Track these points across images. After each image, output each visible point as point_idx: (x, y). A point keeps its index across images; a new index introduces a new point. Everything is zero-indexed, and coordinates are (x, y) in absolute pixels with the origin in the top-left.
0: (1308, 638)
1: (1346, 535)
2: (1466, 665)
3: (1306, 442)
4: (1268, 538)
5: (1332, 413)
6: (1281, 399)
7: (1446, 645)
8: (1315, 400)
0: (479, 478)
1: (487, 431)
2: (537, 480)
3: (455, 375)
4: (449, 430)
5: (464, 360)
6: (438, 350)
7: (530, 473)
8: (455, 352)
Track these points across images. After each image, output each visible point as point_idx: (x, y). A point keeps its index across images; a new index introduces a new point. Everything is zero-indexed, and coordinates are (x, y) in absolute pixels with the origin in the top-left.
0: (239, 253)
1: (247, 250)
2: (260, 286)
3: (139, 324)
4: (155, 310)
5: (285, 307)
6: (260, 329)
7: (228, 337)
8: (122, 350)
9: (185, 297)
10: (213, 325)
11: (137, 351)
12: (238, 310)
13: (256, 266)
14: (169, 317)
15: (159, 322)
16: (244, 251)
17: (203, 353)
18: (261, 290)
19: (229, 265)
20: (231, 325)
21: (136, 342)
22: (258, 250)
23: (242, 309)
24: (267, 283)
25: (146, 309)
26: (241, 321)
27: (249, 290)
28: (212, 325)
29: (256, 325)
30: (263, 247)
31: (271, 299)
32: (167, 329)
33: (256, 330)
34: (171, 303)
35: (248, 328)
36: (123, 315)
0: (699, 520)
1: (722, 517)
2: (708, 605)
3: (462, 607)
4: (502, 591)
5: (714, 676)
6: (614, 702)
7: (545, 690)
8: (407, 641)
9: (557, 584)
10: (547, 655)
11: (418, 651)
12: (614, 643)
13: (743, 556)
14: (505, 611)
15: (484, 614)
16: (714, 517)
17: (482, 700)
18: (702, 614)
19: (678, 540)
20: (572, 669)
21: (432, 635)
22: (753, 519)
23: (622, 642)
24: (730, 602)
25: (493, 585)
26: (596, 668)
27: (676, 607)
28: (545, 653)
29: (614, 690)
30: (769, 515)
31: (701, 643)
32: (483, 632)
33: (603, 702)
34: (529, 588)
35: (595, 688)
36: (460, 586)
────────────────────────────────────────
* Your task: Would you output all of the material exactly as it reads?

* Task response:
Track these points across images. After each image, output each visible point as point_idx: (x, y). A point keeps its index across images; a new index introduces a new point. Everything is zero-indexed, and coordinates are (x, y) in absolute pixels with the origin in the top-left.
0: (1308, 638)
1: (1346, 535)
2: (1466, 665)
3: (1306, 442)
4: (1268, 538)
5: (1332, 413)
6: (1281, 399)
7: (1446, 645)
8: (1315, 400)
0: (479, 478)
1: (487, 431)
2: (537, 480)
3: (455, 375)
4: (449, 430)
5: (464, 360)
6: (438, 350)
7: (530, 473)
8: (455, 352)
Track these points across images. After each image, output each visible point as point_idx: (x, y). A point keeps its index across images; a new index introduces a new point. Everything is zero-indexed, and coordinates are (x, y) in absolute pixels with the origin in the top-left.
0: (239, 253)
1: (247, 250)
2: (260, 286)
3: (139, 324)
4: (155, 310)
5: (285, 307)
6: (260, 329)
7: (228, 337)
8: (122, 350)
9: (185, 297)
10: (213, 325)
11: (137, 351)
12: (238, 310)
13: (256, 266)
14: (169, 317)
15: (159, 322)
16: (244, 251)
17: (203, 353)
18: (261, 290)
19: (229, 265)
20: (231, 325)
21: (136, 342)
22: (258, 250)
23: (242, 309)
24: (267, 283)
25: (146, 309)
26: (241, 321)
27: (249, 290)
28: (212, 325)
29: (256, 325)
30: (263, 247)
31: (271, 299)
32: (167, 329)
33: (256, 330)
34: (171, 303)
35: (248, 328)
36: (123, 315)
0: (699, 520)
1: (722, 517)
2: (708, 605)
3: (462, 607)
4: (502, 591)
5: (714, 676)
6: (614, 702)
7: (545, 690)
8: (407, 641)
9: (557, 584)
10: (547, 655)
11: (418, 651)
12: (614, 643)
13: (743, 556)
14: (505, 611)
15: (484, 614)
16: (714, 517)
17: (482, 700)
18: (702, 614)
19: (678, 540)
20: (572, 669)
21: (432, 635)
22: (753, 519)
23: (622, 642)
24: (730, 602)
25: (493, 585)
26: (596, 668)
27: (676, 607)
28: (545, 653)
29: (614, 690)
30: (769, 515)
31: (701, 643)
32: (483, 632)
33: (603, 702)
34: (529, 588)
35: (595, 688)
36: (460, 586)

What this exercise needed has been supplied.